#2
★ Gold
The embodied AI sector confronts a massive data bottleneck: training general-purpose robots requires hundreds of billions of interaction data points, but the industry currently holds only a few million—a 100,000x gap. In response, companies are abandoning proprietary data silos. JD.com plans to collect 5 million hours of human video and 1 million hours of robot data. Government-backed open-source communities are forming, and competitors including Unitree, AgiBot, and Leju are collaborating on shared datasets. The industry is converging on a layered training approach combining simulation, teleoperation, UMI (universal manipulation interface), and video-based learning.
#3
★ Gold
Bessemer Venture Partners published a deep analysis of world models—a new class of AI that learns physical intuition from video rather than expensive robot teleoperation data.
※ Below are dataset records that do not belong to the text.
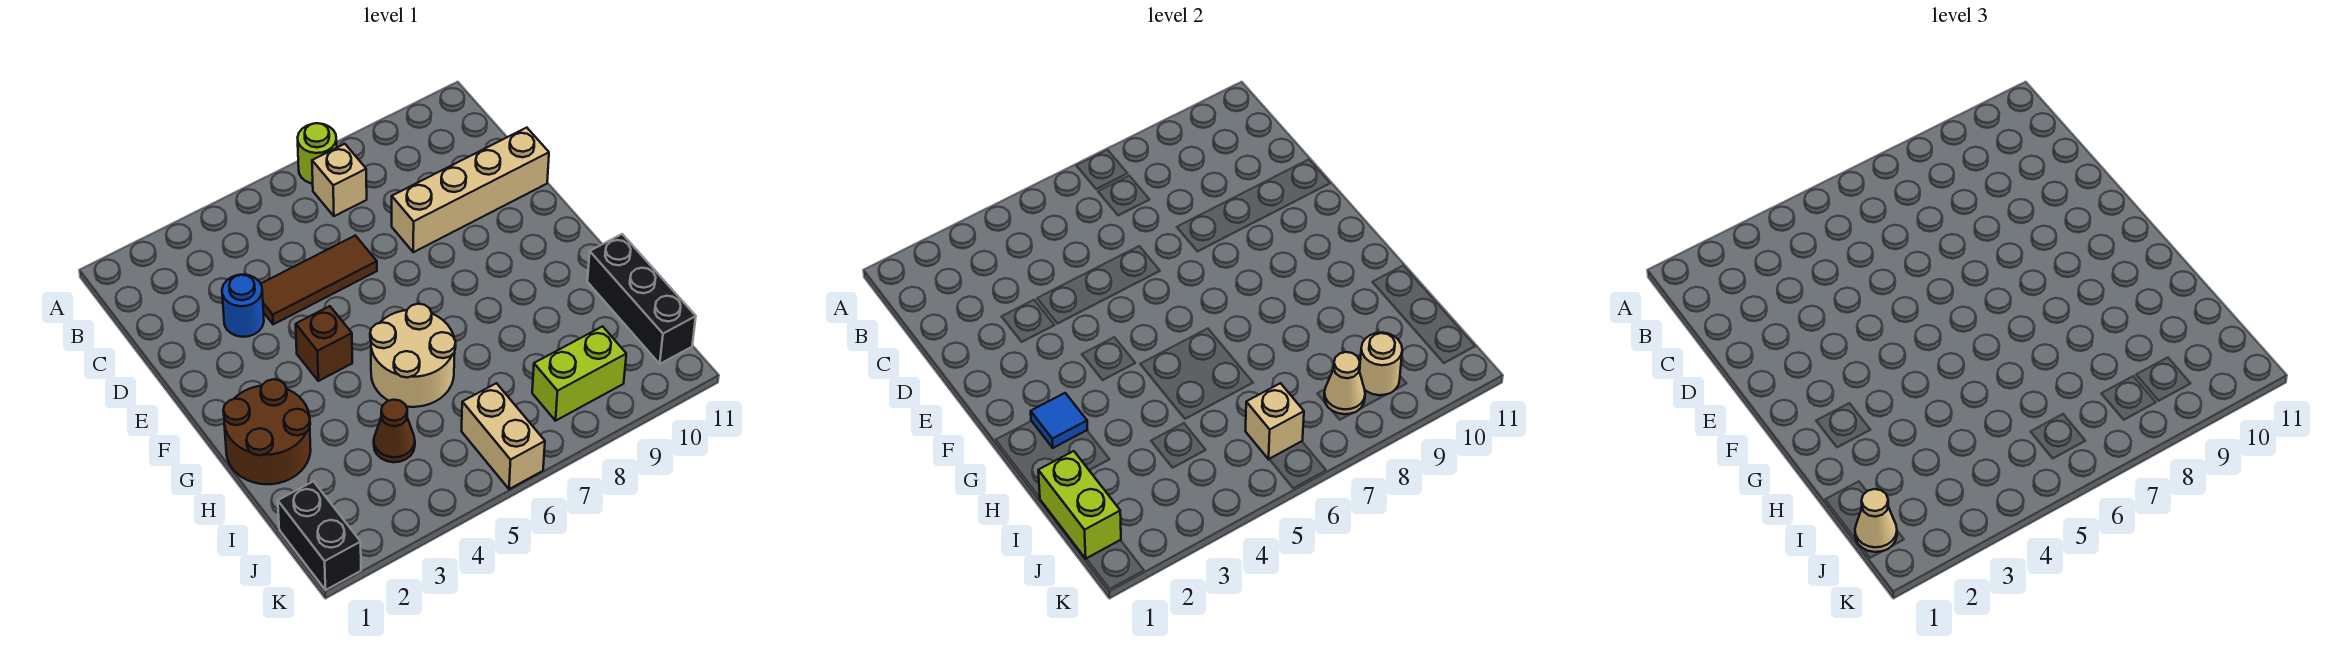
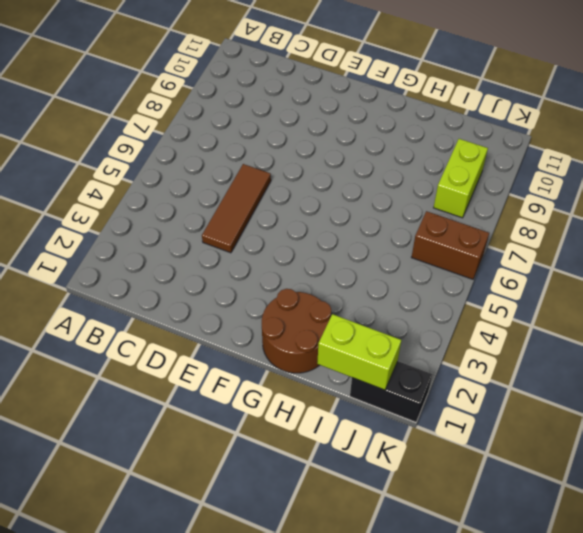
brown 1x2 brick [411,211,489,279] -> tan 1x2 brick [461,383,545,489]
none -> lime 1x1 round brick [298,123,337,184]
none -> tan 1x1 brick [312,144,367,216]
none -> blue 1x1 round brick [222,274,264,337]

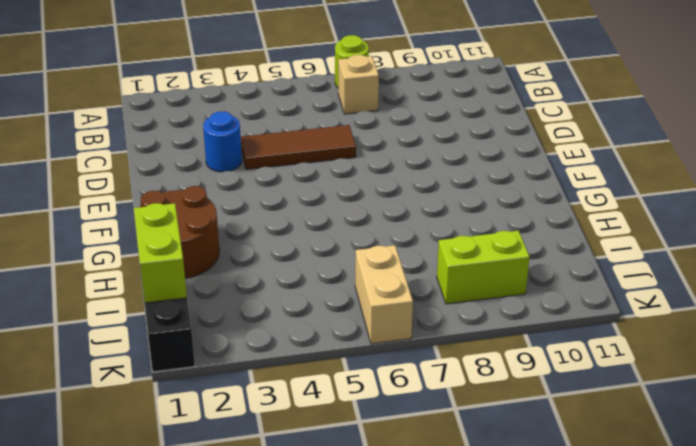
none -> tan 1x4 brick [392,128,549,252]
none -> brown 1x1 brick [296,306,352,381]
none -> tan 2x2 round brick [370,304,456,407]

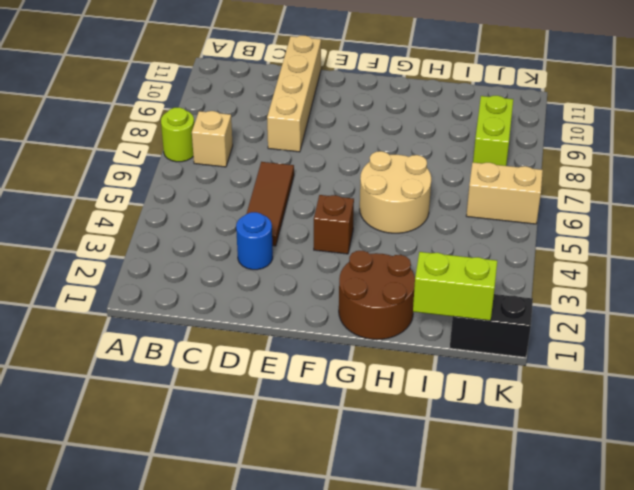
none -> black 1x3 brick [587,234,696,364]
none -> brown 1x1 cone [374,400,415,462]
none -> blue 1x1 tile [1031,393,1087,448]

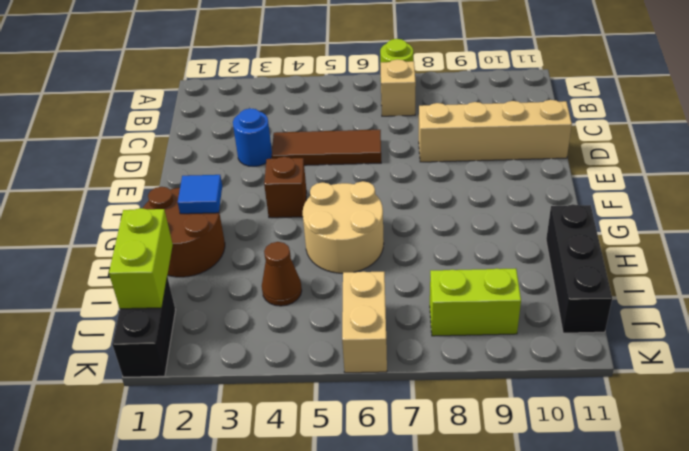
none -> tan 1x1 brick [1245,383,1304,459]
none -> tan 1x1 cone [1324,352,1365,414]
none -> tan 1x1 round brick [1359,333,1402,395]

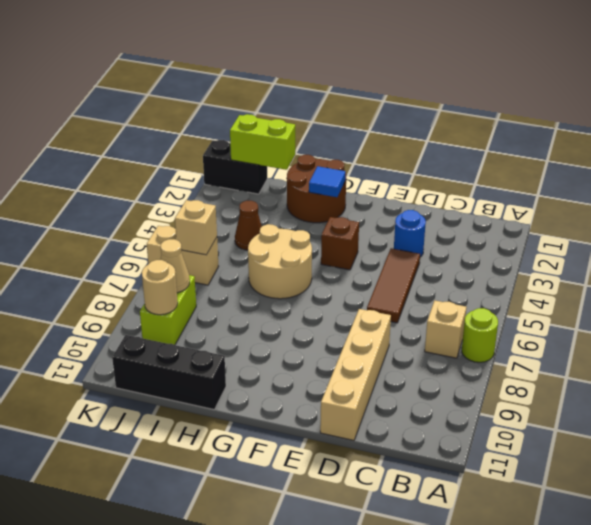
none -> tan 1x1 cone [1855,489,1897,552]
Models like NVIDIA Cosmos (7-14B parameters), DeepMind Genie 3, and OpenAI Sora are demonstrating emergent physical understanding at scale. The key insight: by pre-training on abundant internet video and fine-tuning with minimal robot-specific data for action conditioning, these approaches could dramatically reduce cost and data requirements for robot learning. However, challenges remain: spatial-temporal consistency over long horizons, tactile sensing gaps, and inference costs (~$100/hour for Genie 3).
#12
★ Silver
Engineered Arts revealed its new Tritium AI platform for the 61-DoF Ameca humanoid robot, enabling users to define robot behaviors entirely through plain text with knowledge documents and custom abilities. The system integrates NLP, speech recognition, and text-to-speech with 55+ language support and voice cloning. Rather than writing code, operators describe desired behaviors in natural language, and Tritium translates them into robot actions—a dramatic abstraction layer over traditional robot programming.